Available records Block Start

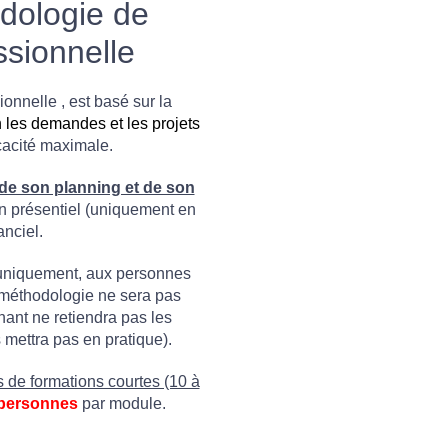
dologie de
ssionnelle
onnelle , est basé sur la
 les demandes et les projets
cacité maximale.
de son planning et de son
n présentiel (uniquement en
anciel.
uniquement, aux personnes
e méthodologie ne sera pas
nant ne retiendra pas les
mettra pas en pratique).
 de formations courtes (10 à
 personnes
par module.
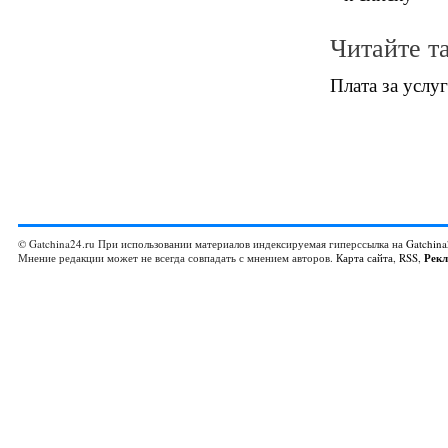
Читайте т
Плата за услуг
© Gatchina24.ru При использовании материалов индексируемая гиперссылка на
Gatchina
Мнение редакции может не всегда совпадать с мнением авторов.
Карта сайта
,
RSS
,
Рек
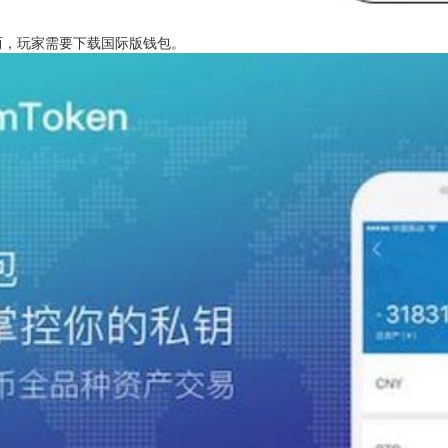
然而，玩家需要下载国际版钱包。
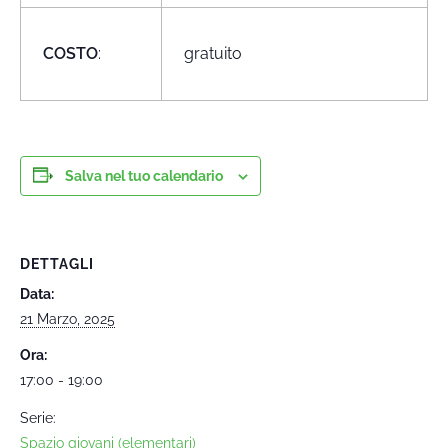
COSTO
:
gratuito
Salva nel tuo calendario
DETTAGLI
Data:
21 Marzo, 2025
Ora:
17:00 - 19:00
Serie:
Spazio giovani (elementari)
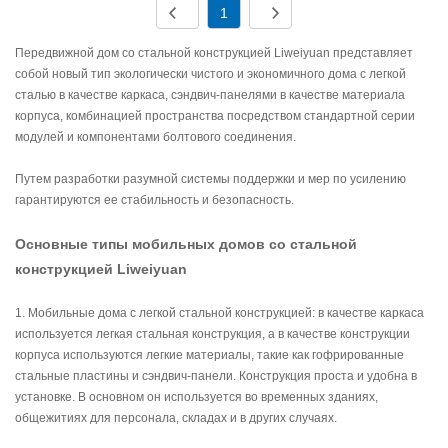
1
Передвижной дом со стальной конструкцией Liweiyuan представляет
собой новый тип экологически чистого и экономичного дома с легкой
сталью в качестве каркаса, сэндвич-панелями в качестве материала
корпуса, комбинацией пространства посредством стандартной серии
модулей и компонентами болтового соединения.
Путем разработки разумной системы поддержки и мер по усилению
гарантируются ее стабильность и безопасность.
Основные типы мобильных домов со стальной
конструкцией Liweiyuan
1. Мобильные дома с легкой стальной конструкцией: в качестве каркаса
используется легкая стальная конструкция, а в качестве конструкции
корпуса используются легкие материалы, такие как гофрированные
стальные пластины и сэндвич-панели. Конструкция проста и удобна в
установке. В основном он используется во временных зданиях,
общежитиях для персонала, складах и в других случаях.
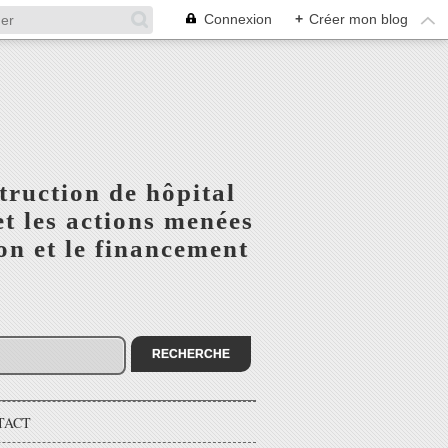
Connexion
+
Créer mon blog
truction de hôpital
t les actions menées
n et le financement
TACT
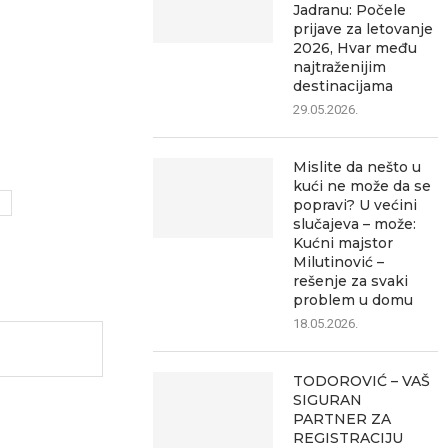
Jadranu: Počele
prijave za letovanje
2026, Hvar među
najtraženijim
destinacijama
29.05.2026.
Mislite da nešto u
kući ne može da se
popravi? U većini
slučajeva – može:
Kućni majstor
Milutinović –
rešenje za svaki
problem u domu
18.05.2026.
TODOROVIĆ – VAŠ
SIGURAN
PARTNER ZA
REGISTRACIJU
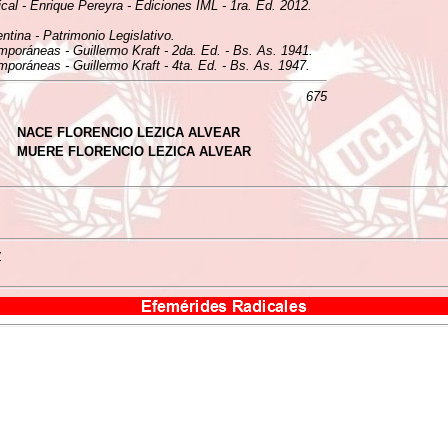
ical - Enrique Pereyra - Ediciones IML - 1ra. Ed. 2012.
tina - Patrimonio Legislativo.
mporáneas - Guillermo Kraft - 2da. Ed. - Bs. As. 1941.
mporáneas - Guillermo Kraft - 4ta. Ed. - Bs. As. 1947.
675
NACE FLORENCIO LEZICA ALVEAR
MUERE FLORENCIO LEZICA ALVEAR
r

Available records Block End

#### Action item
Count the lines in the material above that contain the string "personnes", with uppercase and lowercase treated as different, and reply with only the number.

#### Answer to the exercise
2